In https://github.com/cognoma/machine-learning/pull/67, @joshlevy89 ended up exploring different ways of applying tranformations on a subset of features (e.g. PCA on expression features only). See https://github.com/cognoma/machine-learning/pull/67#discussion_r86557384. It looks like we ended up removing all solutions from the PR. However, there were at least 2 options we discussed:

Using sklearn.pipeline.FeatureUnion
Using sklearn_pandas.DataFrameMapper

@joshlevy89 do you remember what the issues were / have any advice? Perhaps some of the problems we ran into have been fixed.

patrick-miller commented 7 years ago

Great, thanks for the pointer, I missed the comment on my first pass. I have opened a PR (#100) that uses FeatureUnion, and it seems to work correctly.

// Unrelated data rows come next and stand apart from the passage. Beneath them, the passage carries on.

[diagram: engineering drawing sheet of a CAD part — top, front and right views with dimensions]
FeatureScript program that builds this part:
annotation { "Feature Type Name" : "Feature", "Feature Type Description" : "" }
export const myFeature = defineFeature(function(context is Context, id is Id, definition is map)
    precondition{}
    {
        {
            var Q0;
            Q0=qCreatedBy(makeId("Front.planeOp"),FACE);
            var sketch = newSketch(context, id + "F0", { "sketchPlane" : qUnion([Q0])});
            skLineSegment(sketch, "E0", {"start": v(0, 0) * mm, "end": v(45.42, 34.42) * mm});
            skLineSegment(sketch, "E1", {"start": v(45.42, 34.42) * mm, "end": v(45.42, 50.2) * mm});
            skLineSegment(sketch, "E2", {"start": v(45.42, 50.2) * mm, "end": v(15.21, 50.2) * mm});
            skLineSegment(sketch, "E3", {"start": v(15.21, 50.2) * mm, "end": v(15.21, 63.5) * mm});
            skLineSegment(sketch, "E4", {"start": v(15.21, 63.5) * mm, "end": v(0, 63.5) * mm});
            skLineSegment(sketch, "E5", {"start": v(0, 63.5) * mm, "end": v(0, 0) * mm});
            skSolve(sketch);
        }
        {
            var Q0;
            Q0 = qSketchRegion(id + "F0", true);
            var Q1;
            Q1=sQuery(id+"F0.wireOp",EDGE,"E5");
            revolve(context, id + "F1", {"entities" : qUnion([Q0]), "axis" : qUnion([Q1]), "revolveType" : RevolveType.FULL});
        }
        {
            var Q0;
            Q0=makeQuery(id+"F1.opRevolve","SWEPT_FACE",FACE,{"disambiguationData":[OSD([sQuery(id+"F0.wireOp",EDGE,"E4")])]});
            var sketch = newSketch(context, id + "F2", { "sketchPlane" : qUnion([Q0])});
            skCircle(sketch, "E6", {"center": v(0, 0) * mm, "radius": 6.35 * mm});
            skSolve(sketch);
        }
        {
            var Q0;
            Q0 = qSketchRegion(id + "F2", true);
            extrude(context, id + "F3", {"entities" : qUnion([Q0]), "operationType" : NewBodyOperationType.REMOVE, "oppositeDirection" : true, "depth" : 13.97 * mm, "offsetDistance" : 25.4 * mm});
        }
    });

joshlevy89 commented 7 years ago

It's been awhile since I've worked with these modules so I don't remember specifics beyond what I wrote in the PR. I think the key points from that were: 1) DataFrameMapper was more concise but was an extra dep plus was relatively new (leading to some weird behaviors) 2) FeatureUnion worked in many situations, but note from that PR: "It should be possible to apply Imputer to only covariates. But for some reason this is not working with FeatureUnion. It's as if FunctionTransformer were were working for SelectKBest but not Imputer"

It's possible things have changed since then or that it works great for your use-case. Hope that helps.